- [Given text]

--- --- ---

## The Mystery Measurement Theatre

### Determining sources of variations

Published: Thursday, January 14, 2010 - 07:40

If you can’t trust your measurement system, you can’t do anything with the data it generates. Last month, in “ Letting You In On a Little Secret,” we talked about the purpose of measurement system analysis (MSA) and I gave you a neat spreadsheet that will do MSA for you, as well as some data (repeated after the jump) from the gauge you want to buy, the Hard-A-Tron. I also left you with a mysterious statement that this study was trickier than it appeared. This month I’ll start off answering a question I received, and then we will see how well the Hard-A-Tron did—and what mysterious thing was going on in the data. After that, if you are good, I’ll give you another set of data to further test a measurement device.

The question I received was, “Why don’t you use a standard hardness coupon instead of production material?” It boils down to two words: external validity. Let’s say I'm testing my Hard-A-Tron on these standard, traceable to NIST coupons, and the gauge passes. What does this tell me about my ability to measure the cylinders I fabricate?

--- --- ---

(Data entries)

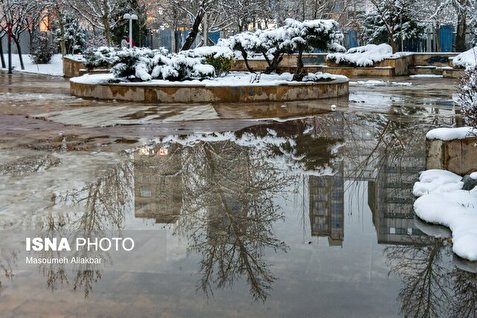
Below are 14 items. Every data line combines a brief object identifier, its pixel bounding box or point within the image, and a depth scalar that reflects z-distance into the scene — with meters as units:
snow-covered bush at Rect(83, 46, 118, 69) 19.98
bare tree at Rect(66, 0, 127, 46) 30.42
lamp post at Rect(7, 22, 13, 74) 34.74
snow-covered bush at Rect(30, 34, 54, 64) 40.73
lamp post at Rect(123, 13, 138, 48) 27.48
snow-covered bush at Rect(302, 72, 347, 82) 19.45
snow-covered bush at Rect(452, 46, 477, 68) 28.89
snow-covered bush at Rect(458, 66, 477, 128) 6.76
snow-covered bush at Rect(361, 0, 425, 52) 39.53
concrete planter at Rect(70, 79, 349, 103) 17.47
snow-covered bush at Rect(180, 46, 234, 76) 20.27
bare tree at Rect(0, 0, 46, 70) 34.91
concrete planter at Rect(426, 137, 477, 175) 7.48
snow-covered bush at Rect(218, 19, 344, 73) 19.09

--- --- ---

- [Work item A] Rewrite the measurement article from "Published: Thursday, January" to "a measurement device.", substituting "worksheet" for "spreadsheet".
- [Work item B] In the measurement article, what two words explain why production material is used instead of a standard hardness coupon?
- [Work item C] Summarize the measurement article in two sentences.
Work only from the measurement article, without referring to the entries.

- [Written response A]
Published: Thursday, January 14, 2010 - 07:40

If you can’t trust your measurement system, you can’t do anything with the data it generates. Last month, in “ Letting You In On a Little Secret,” we talked about the purpose of measurement system analysis (MSA) and I gave you a neat worksheet that will do MSA for you, as well as some data (repeated after the jump) from the gauge you want to buy, the Hard-A-Tron. I also left you with a mysterious statement that this study was trickier than it appeared. This month I’ll start off answering a question I received, and then we will see how well the Hard-A-Tron did—and what mysterious thing was going on in the data. After that, if you are good, I’ll give you another set of data to further test a measurement device.

- [Written response B] External validity.

- [Written response C] The article follows up on a previous installment about measurement system analysis, which supplied a spreadsheet and data for a gauge called the Hard-A-Tron, and promises to answer a reader's question, evaluate the gauge, and explain a mysterious issue in the data. In answer to why a standard hardness coupon isn't used instead of production material, the author cites external validity, since passing on NIST-traceable coupons says little about measuring the cylinders actually fabricated.